Maddox, a former chief deputy, already earned an outright win in a separate Democratic primary against seven competitors — including Stringer — and will face Republican Harold Dennis in November for the right to be DeKalb’s next full-term, four-year sheriff. In deep blue DeKalb, she’s all but a guaranteed winner.

But Maddox didn’t eclipse the 50% mark in the special election, which was originally scheduled for March then twice delayed by the coronavirus pandemic. All of that set up the unusual showdown with Stringer, who is fighting for an office she knows she would only hold through December.

Stringer has provided few specifics and no documentation to back up her accusations of corruption, which she says involve contract awards and use of force cases that were “swept up under the rug.”

Maddox said she’d love more information on what, exactly, Stringer is alleging and would investigate if warranted. But that conversation hasn’t happened, she said.

Maddox also pointed out that Stringer just retired from the sheriff’s office last spring after a three-decade career. Stringer was also interim sheriff for 40 days in 2017, when Mann was suspended following his arrest in Piedmont Park.

“She had 30 years to bring any hint of impropriety to the forefront,” Maddox said.

Stringer said she has nothing against Maddox. Her real issue is with another former sheriff, whom she accuses of pulling strings behind the scenes.

Thomas Brown was DeKalb County’s sheriff from 2001 to 2014 and still wields an influential voice in local politics. He has also worked as a consultant, with clients that include the healthcare company Wellpath.

Brown hired Wellpath, then known as Correct Care Solutions, to provide medical services to inmates in DeKalb’s jail when he was sheriff. He said he’s helped introduce the company to sheriff’s offices in Cobb, Cherokee and Rockdale counties and others since leaving office, but has never been involved in consulting as it relates to DeKalb. He said nothing he does, in that realm or others, is unethical.

Stringer did not mention Wellpath specifically but accused Brown — who has backed Maddox’s campaign — of trying to steer the sheriff’s race so he can run a puppet regime and “control who gets the contracts.”

“I really, really like Thomas Brown,” Stringer said. “I just don’t like the way he moves.”

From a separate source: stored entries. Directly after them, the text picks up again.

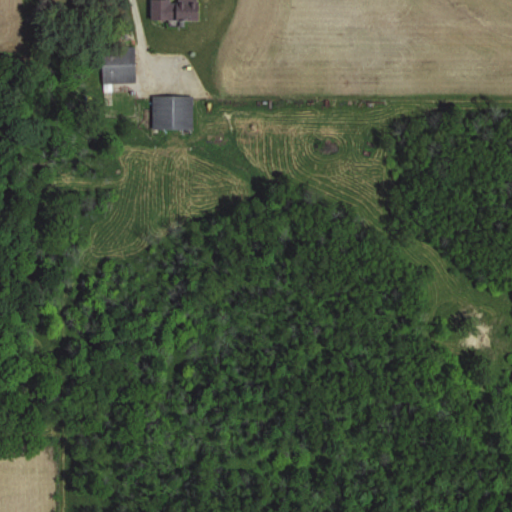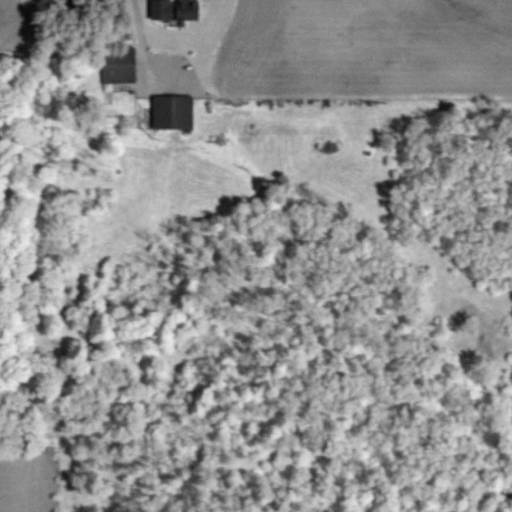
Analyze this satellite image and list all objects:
building: (173, 9)
road: (137, 31)
building: (118, 64)
building: (172, 111)
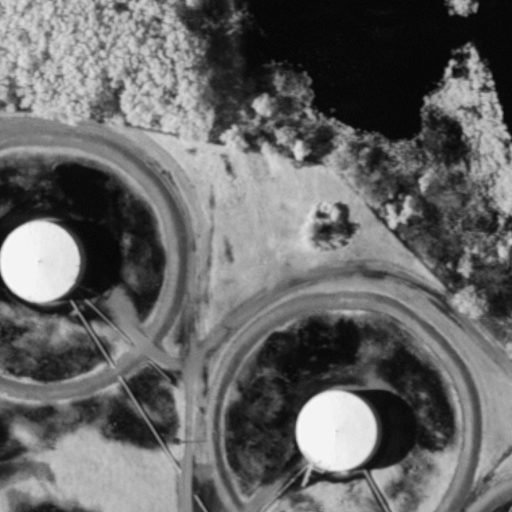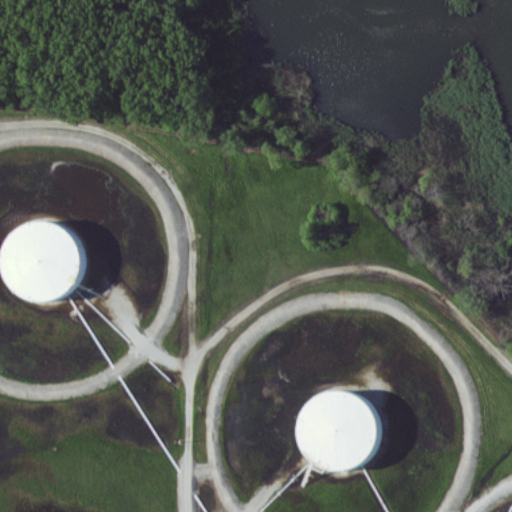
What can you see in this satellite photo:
road: (165, 249)
building: (42, 250)
building: (43, 259)
road: (281, 284)
road: (11, 289)
road: (430, 328)
road: (141, 338)
road: (206, 419)
building: (333, 426)
building: (342, 429)
road: (280, 486)
road: (492, 496)
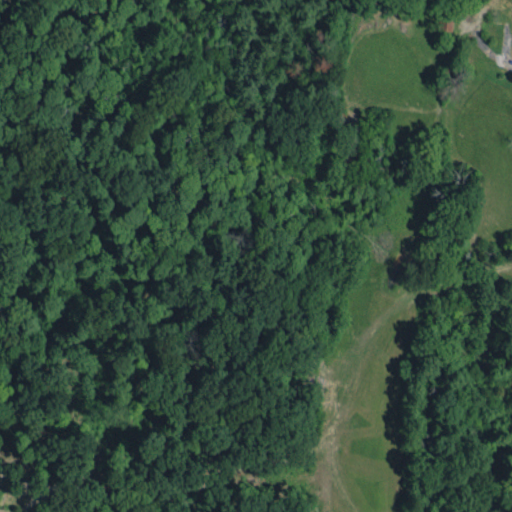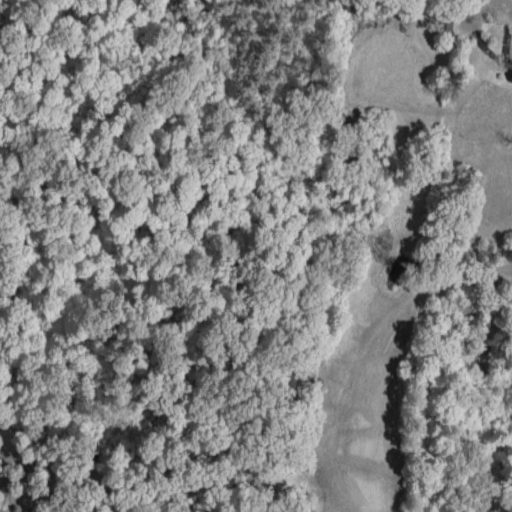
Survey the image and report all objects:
building: (445, 19)
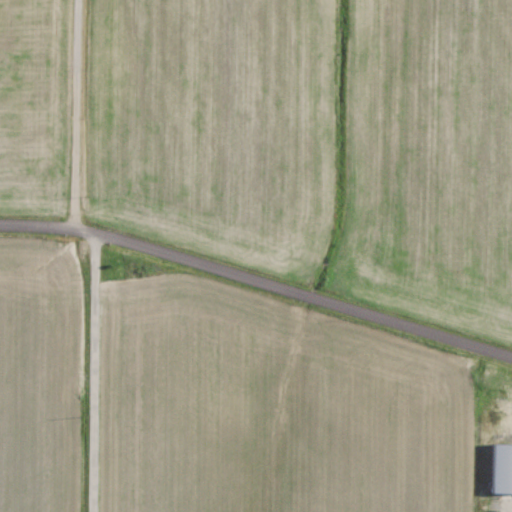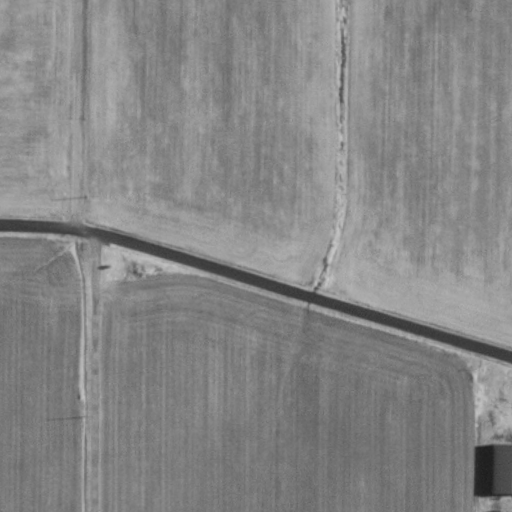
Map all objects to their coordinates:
road: (62, 116)
road: (257, 287)
building: (500, 468)
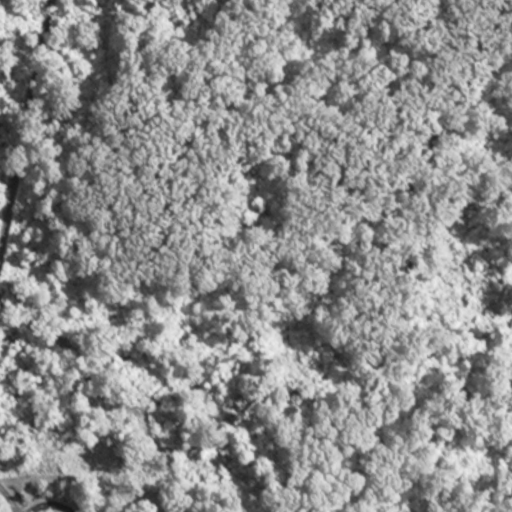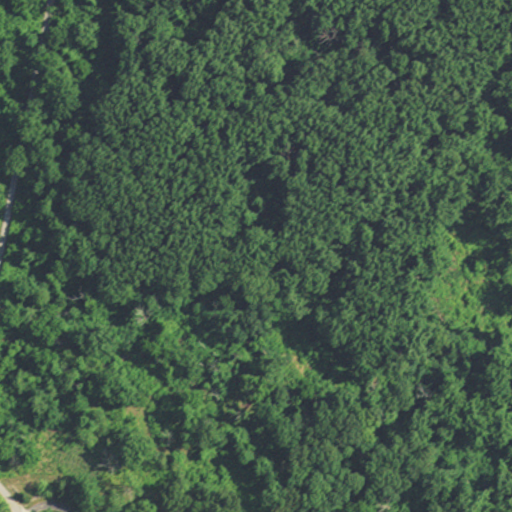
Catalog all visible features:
road: (22, 257)
road: (52, 505)
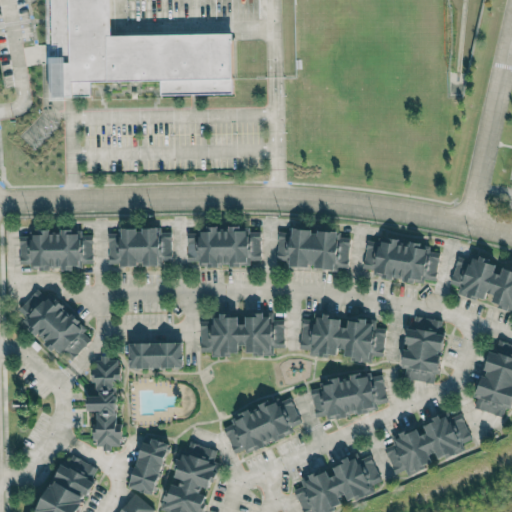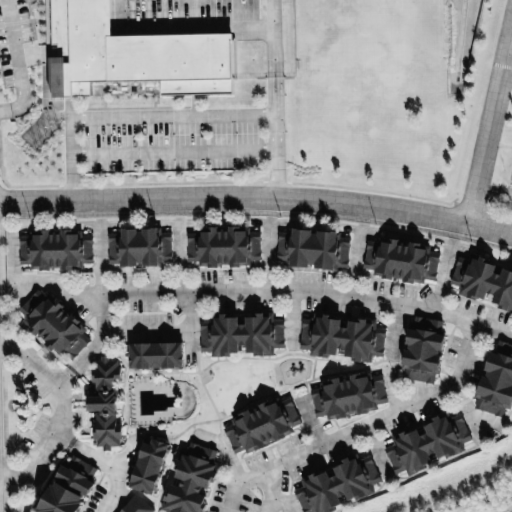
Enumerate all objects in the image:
building: (131, 54)
road: (270, 56)
building: (126, 59)
road: (13, 61)
road: (171, 115)
road: (492, 135)
road: (172, 150)
road: (496, 190)
road: (257, 195)
building: (139, 246)
building: (224, 246)
building: (313, 248)
building: (56, 249)
road: (268, 255)
road: (178, 256)
building: (401, 260)
road: (356, 261)
road: (100, 276)
road: (442, 276)
building: (482, 280)
road: (232, 289)
road: (291, 319)
building: (53, 323)
road: (189, 326)
road: (393, 330)
road: (121, 332)
building: (241, 334)
building: (342, 337)
building: (423, 350)
building: (155, 355)
road: (63, 377)
building: (495, 385)
road: (392, 389)
building: (348, 396)
road: (467, 411)
road: (58, 412)
road: (309, 420)
road: (359, 424)
building: (261, 425)
road: (61, 439)
building: (427, 443)
road: (374, 449)
road: (224, 452)
road: (123, 455)
building: (148, 466)
road: (425, 466)
road: (112, 467)
building: (191, 479)
road: (267, 483)
building: (338, 485)
building: (68, 486)
road: (277, 499)
building: (136, 505)
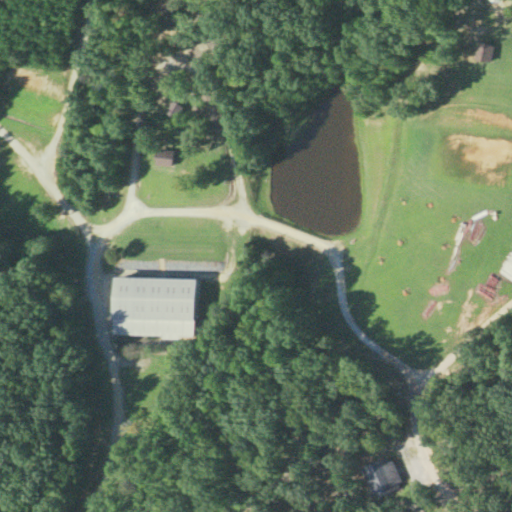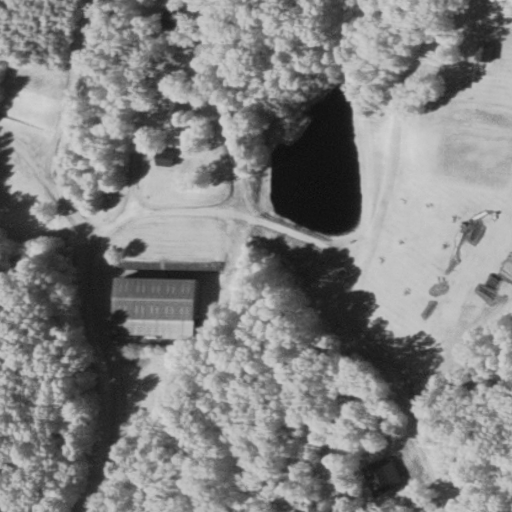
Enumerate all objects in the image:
building: (166, 14)
building: (483, 50)
building: (173, 107)
building: (164, 156)
road: (49, 185)
road: (151, 213)
building: (157, 305)
road: (464, 343)
road: (422, 445)
building: (383, 475)
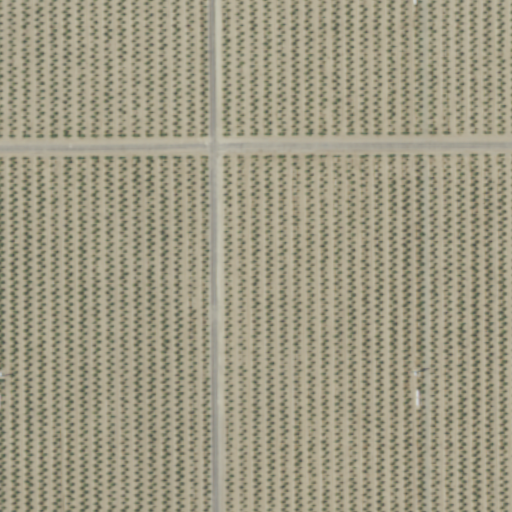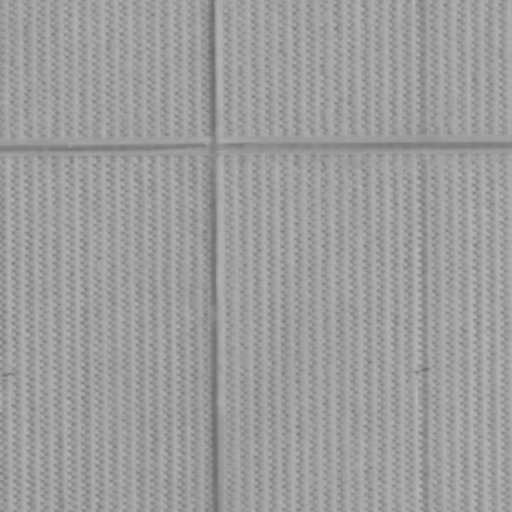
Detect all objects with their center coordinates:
road: (212, 255)
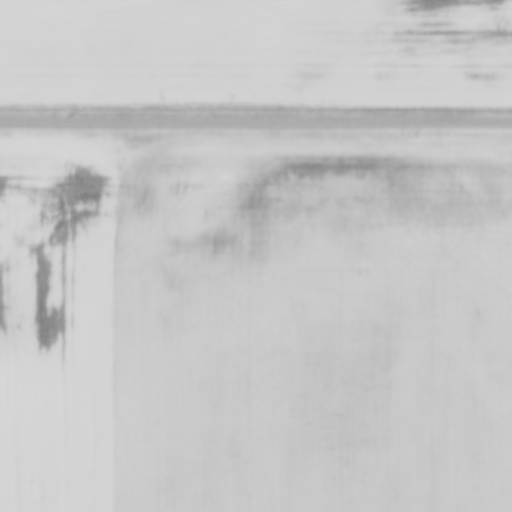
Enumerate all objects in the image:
road: (256, 119)
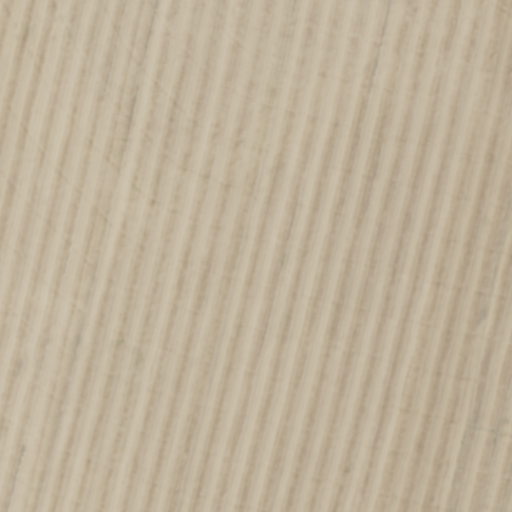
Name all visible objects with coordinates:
crop: (256, 256)
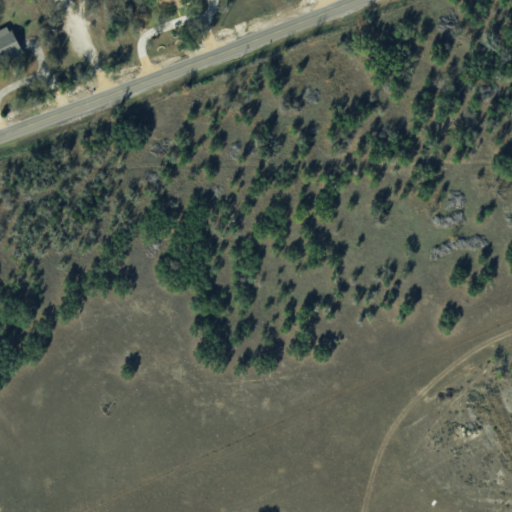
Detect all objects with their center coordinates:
building: (168, 2)
building: (8, 42)
road: (94, 49)
road: (177, 67)
road: (18, 83)
road: (56, 90)
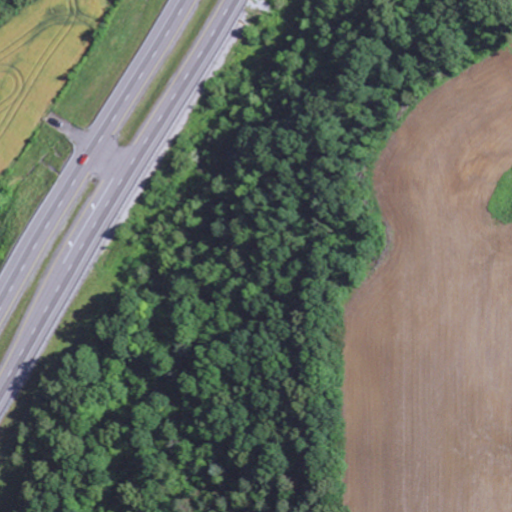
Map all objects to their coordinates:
road: (121, 150)
road: (94, 156)
road: (117, 194)
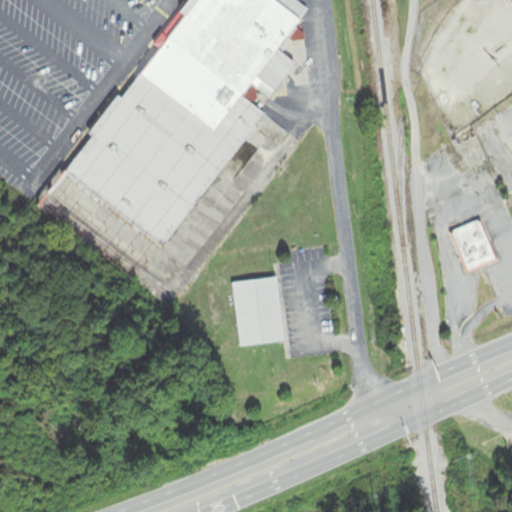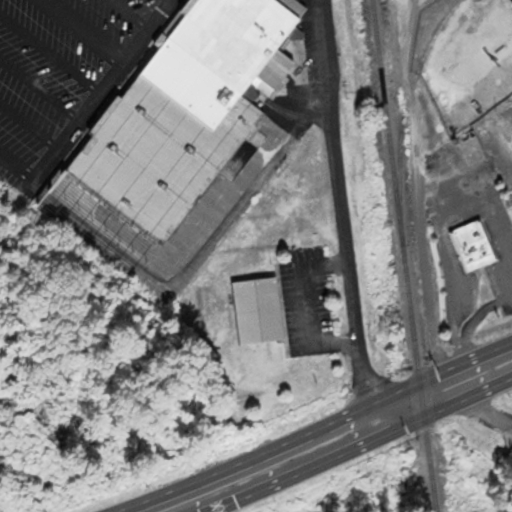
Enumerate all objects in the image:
road: (168, 1)
building: (510, 1)
building: (509, 2)
road: (127, 16)
road: (321, 21)
road: (79, 32)
road: (50, 57)
parking lot: (55, 70)
road: (39, 93)
railway: (401, 115)
road: (29, 128)
building: (174, 130)
road: (17, 168)
road: (417, 196)
building: (469, 245)
building: (474, 248)
railway: (402, 256)
road: (306, 307)
building: (254, 311)
building: (259, 313)
road: (341, 437)
road: (434, 455)
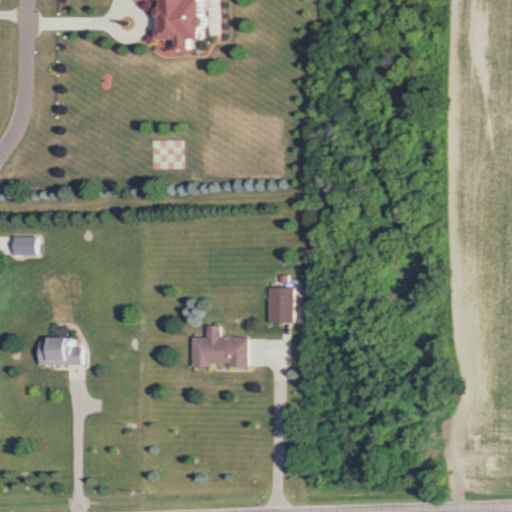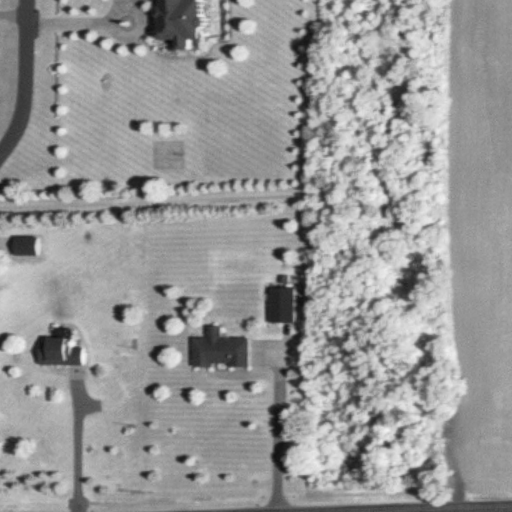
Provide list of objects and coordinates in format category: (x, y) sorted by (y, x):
road: (4, 13)
road: (104, 18)
building: (192, 21)
road: (6, 56)
building: (166, 153)
building: (30, 246)
building: (287, 304)
building: (225, 350)
building: (65, 353)
road: (277, 427)
road: (76, 445)
road: (409, 508)
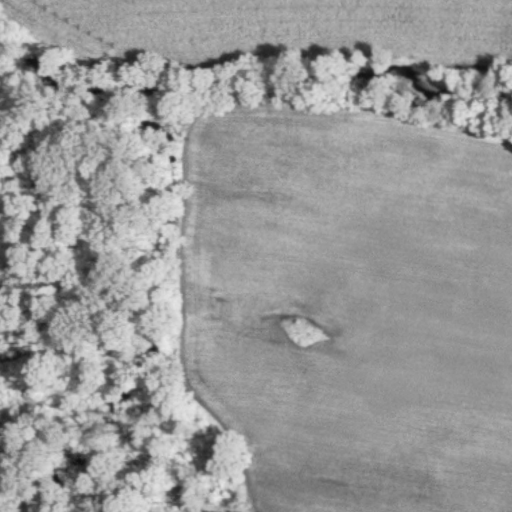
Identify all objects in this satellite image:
river: (259, 73)
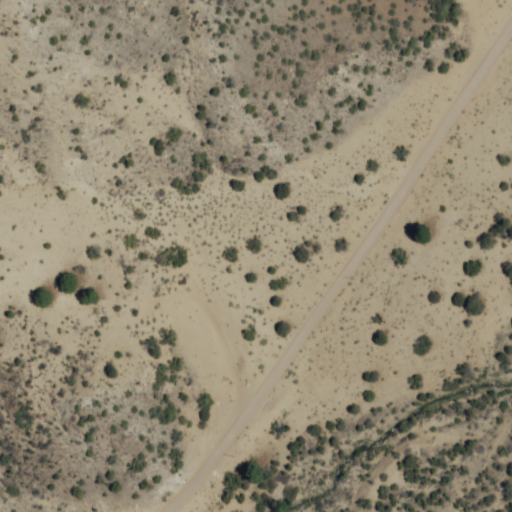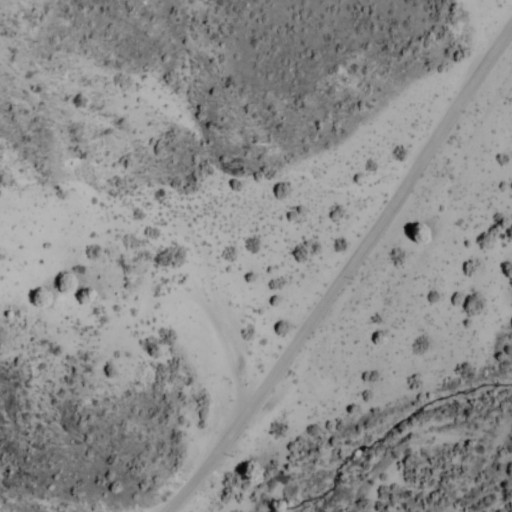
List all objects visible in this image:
road: (344, 270)
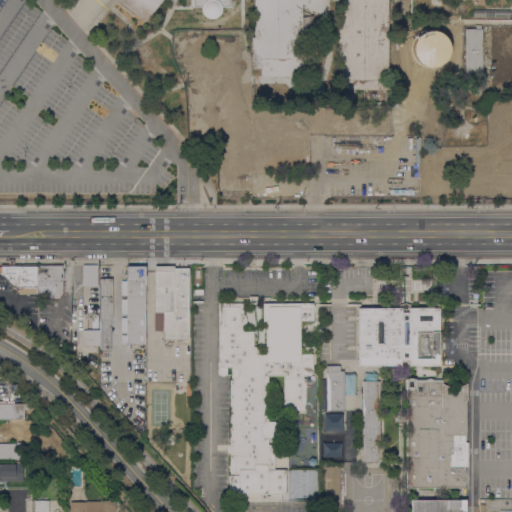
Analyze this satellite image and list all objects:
building: (141, 6)
building: (211, 6)
building: (140, 7)
building: (210, 7)
road: (6, 9)
road: (446, 21)
road: (148, 34)
building: (507, 35)
building: (279, 36)
building: (429, 36)
building: (431, 36)
building: (508, 36)
building: (275, 37)
building: (225, 42)
building: (189, 43)
building: (191, 44)
building: (224, 44)
building: (361, 44)
building: (362, 44)
road: (26, 48)
building: (472, 51)
building: (472, 52)
road: (245, 54)
building: (429, 62)
building: (431, 62)
building: (507, 65)
building: (508, 66)
road: (157, 69)
building: (213, 69)
building: (214, 69)
road: (161, 87)
road: (318, 88)
road: (38, 95)
building: (213, 95)
building: (215, 95)
road: (147, 96)
road: (139, 106)
building: (508, 115)
parking lot: (65, 118)
road: (66, 120)
building: (356, 121)
building: (213, 122)
building: (357, 122)
building: (215, 123)
building: (282, 123)
building: (283, 124)
road: (101, 134)
road: (136, 147)
building: (281, 152)
building: (282, 153)
building: (511, 164)
parking lot: (356, 166)
building: (230, 168)
building: (232, 168)
building: (440, 172)
building: (442, 172)
building: (468, 172)
building: (494, 172)
building: (469, 173)
building: (496, 173)
road: (95, 175)
road: (255, 205)
road: (259, 233)
road: (4, 234)
road: (299, 253)
road: (256, 260)
building: (405, 272)
building: (88, 274)
building: (20, 275)
building: (90, 277)
building: (34, 280)
building: (50, 280)
road: (258, 286)
road: (502, 296)
road: (6, 297)
building: (170, 302)
building: (171, 302)
building: (136, 305)
building: (128, 306)
building: (105, 313)
building: (101, 318)
road: (507, 320)
building: (94, 322)
building: (396, 336)
building: (92, 337)
building: (398, 337)
road: (495, 369)
road: (208, 373)
building: (337, 387)
building: (333, 388)
building: (258, 389)
building: (260, 393)
building: (294, 394)
road: (493, 409)
building: (10, 410)
building: (13, 411)
road: (102, 411)
building: (332, 421)
building: (368, 421)
building: (371, 422)
building: (434, 435)
building: (436, 435)
road: (474, 435)
building: (18, 437)
building: (330, 449)
building: (8, 451)
building: (11, 451)
building: (11, 472)
building: (330, 487)
park: (367, 487)
building: (332, 489)
building: (39, 505)
building: (436, 505)
building: (41, 506)
building: (92, 506)
building: (92, 506)
building: (437, 506)
road: (15, 509)
building: (120, 509)
building: (509, 511)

Both Brown and Maddox dismissed Stringer’s accusations as pure election season politics.

“Every four years there is a slate of candidates that are running for DeKalb County sheriff, who have worked in the office for a period of time, who throw out the corruption word,” Brown said. “Only for their voice to go away until they resurface again four years later.”

Said Maddox: “Thomas Brown supports me, absolutely. But he’s the past sheriff. I am the current sheriff. I make my own decisions.”

Advance in-person voting for the sheriff’s runoff and a handful of other DeKalb County races begins Monday.